Provided text.

..........

It doesn't have to be this PR, and I'd like to hear your thoughts on this

I would like to confirm the config you are mentioning here.
Do you mean that instead of creating this dictionary, maybe we could contribute to the dict here?

executorch/examples/models/llama/export_llama_lib.py

Line 114 in b14cb22

HUGGING_FACE_REPO_IDS = {

cccclai · 2025-07-16T01:52:04Z

examples/qualcomm/oss_scripts/llama/llama.py

-        custom_annotations = (annotate_matmul_16a8w,)
-        if args.llama_model == "stories110m":
+        custom_annotations = (
+            # For qwen2.5, skip annotate_conv can improve result.


Why is it the case?

..........

Tasks to carry out.
1 > In the code review thread, which file and line hold the dictionary `HUGGING_FACE_REPO_IDS`?
2 > Continue the code review thread, starting after its final question.

Dataset content.
..........

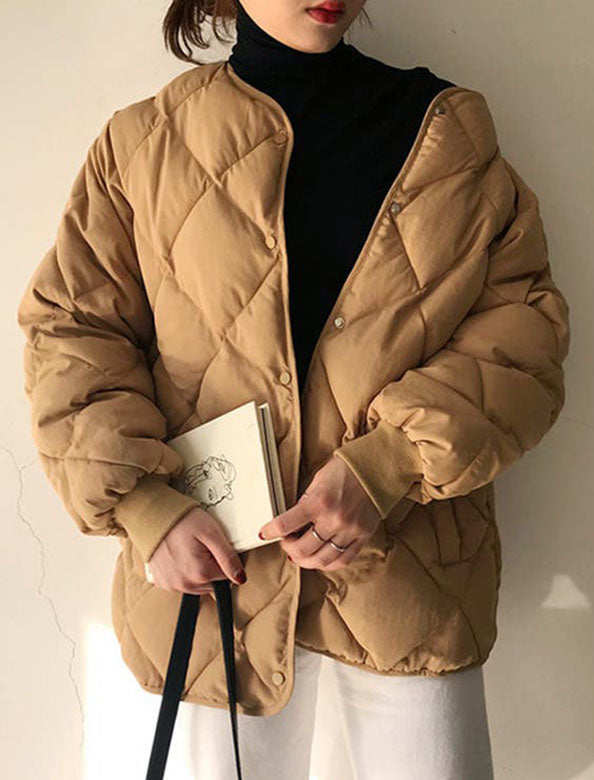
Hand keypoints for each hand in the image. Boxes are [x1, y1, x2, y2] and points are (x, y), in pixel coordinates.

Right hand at [146, 507, 246, 594]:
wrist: (153, 515)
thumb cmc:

..........

Task answers.
1 > Line 114 of executorch/examples/models/llama/export_llama_lib.py

2 >
This skip annotate_conv here actually refers to annotating the conv as 8a4w, not skipping quantize conv2d, which means for qwen the conv2d is 16a8w. I have tested both skip and not skip annotate conv as 8a4w, and the CPU QDQ results are a lot better when I skip annotate conv2d to 8a4w.

cccclai · 2025-07-16T01:53:37Z

After the comments are address, I can revert the revert again...

winskuo-quic · 2025-07-16T06:53:25Z

After the comments are address, I can revert the revert again...

Also, I tried rebasing to mainline to test if tokenizer's issue is resolved (#12333). However, after rebasing, I encountered another error:

libc++abi: terminating due to uncaught exception of type std::runtime_error: Unsupported Normalizer type: NFC.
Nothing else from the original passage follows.